You press a button to close the door, and it does, closing you in together, the ringing of the large sheet of metal the only sound in the cavernous room for long moments. 
You skulk down the stairs – a skill you've taken years to perfect – towards him. His eyes track your every movement, but he makes no moves to stop you, until you're standing right in front of him. Everything within you clambers to wrap that disparing bravery in your arms.
"Why?" you ask softly.  
"Does it matter?" he bites out. "Just do it. Or is a battle part of it for you? Do I need to—" 
"Of course it matters," you say, your voice low and soothing. Unpracticed, after all these years, but he blinks at you instead of raging on.
"The rehabilitation center. You knew, didn't you? That's why you take them. My mom did too, and they killed her for it." He eyes you suspiciously then backs up a step, raising a nearby loose pipe (no villain's lair is complete without a loose pipe, you always say) defensively. "You don't work for the Mayor, do you?" Layers move behind his eyes as he thinks.
You bark out a laugh at that. "No," you say, "I don't." 
He lowers the pipe, and steps back towards you. "All right. Do it, then. You killed my father. Don't you want to finish the job?" 
Anyone who hadn't seen his childhood sobs probably wouldn't notice the quaver in his bottom lip. 
The dam breaks along with your heart. You wrap him in your arms. 

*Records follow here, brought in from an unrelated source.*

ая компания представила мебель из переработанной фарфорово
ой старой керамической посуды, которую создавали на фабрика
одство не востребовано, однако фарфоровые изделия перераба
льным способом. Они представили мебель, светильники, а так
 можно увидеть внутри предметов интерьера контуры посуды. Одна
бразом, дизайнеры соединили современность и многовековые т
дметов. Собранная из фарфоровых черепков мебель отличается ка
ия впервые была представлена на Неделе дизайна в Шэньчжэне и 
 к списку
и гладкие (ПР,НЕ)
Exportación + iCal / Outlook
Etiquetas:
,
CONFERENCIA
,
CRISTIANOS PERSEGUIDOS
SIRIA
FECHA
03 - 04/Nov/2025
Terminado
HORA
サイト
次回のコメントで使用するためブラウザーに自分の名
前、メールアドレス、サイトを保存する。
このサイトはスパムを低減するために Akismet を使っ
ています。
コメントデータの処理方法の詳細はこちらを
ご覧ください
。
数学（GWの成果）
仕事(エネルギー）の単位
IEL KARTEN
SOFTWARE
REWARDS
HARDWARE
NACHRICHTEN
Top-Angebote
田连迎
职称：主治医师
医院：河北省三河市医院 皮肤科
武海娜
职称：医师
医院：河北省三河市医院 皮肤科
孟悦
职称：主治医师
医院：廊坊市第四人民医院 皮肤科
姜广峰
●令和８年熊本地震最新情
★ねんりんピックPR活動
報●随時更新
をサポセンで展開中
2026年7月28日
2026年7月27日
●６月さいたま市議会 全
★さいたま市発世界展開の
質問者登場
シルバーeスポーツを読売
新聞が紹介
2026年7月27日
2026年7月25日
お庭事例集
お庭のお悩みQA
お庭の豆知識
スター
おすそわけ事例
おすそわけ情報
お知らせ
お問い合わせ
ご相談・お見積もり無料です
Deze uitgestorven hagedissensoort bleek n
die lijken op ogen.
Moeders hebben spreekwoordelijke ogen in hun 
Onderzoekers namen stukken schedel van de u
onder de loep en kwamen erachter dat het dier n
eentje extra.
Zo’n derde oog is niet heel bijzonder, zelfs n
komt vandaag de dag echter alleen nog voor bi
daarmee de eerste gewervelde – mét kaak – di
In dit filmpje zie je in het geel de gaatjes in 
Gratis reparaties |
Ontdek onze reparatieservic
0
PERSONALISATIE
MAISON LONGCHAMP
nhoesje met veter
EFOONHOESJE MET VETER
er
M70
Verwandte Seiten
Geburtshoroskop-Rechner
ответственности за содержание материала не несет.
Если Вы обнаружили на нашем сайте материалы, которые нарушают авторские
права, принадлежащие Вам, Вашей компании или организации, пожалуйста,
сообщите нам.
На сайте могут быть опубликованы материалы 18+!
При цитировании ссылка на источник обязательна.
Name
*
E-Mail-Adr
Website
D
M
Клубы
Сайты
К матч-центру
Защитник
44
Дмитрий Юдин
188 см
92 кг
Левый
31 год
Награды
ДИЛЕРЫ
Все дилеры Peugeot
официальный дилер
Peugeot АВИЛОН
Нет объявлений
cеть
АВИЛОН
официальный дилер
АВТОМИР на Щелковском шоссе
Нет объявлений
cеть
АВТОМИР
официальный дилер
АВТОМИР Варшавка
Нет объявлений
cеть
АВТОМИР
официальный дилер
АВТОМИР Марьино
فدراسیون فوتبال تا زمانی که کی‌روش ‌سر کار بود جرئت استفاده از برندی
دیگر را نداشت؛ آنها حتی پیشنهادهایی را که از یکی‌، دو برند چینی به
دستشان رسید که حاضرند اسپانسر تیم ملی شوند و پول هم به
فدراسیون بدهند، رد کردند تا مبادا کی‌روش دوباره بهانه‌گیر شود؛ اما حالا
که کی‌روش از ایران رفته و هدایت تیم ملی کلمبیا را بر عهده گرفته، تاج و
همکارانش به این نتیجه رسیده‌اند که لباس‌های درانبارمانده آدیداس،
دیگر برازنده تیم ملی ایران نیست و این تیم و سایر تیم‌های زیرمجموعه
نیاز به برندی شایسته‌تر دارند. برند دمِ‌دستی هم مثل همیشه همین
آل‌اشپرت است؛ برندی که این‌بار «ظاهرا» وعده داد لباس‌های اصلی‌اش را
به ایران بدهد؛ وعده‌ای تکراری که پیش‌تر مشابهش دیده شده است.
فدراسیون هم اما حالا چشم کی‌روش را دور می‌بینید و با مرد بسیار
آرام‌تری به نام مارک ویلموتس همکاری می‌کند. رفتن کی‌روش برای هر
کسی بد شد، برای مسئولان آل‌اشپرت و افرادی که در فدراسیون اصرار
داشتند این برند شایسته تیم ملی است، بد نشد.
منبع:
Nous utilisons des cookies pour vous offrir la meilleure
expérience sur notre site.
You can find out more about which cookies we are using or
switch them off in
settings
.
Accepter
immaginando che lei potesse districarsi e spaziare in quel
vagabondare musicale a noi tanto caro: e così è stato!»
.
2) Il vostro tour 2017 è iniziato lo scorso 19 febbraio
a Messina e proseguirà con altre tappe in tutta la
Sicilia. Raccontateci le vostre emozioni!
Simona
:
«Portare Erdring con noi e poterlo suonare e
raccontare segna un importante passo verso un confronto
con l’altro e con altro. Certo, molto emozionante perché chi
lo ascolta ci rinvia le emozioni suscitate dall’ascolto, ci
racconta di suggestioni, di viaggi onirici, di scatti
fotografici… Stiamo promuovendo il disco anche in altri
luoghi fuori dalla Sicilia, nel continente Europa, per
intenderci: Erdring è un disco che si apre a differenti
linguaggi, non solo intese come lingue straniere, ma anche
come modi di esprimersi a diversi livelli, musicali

"Hey what—?" he struggles against you. 
You snap the villain attire off as he launches you across the room and into some barrels (also quite necessary). He marches himself over to you, a bit of that fire returning. "What the hell! You're old enough to be my—" All of him freezes as he catches sight of your face. He just stares at you for long moments before he crumples like a puppet whose strings have been cut. His knees hit the floor with a too-familiar crunch. "Dad?" he whispers brokenly. 
You pull him into your arms again, unable to do anything else. This time he doesn't struggle. You pull back to look at his bewildered face. "Hey, son," you say softly. "We have a lot to talk about." 
You are a villain famous for “killing” heroes. In reality, heroes come to you to fake their deaths.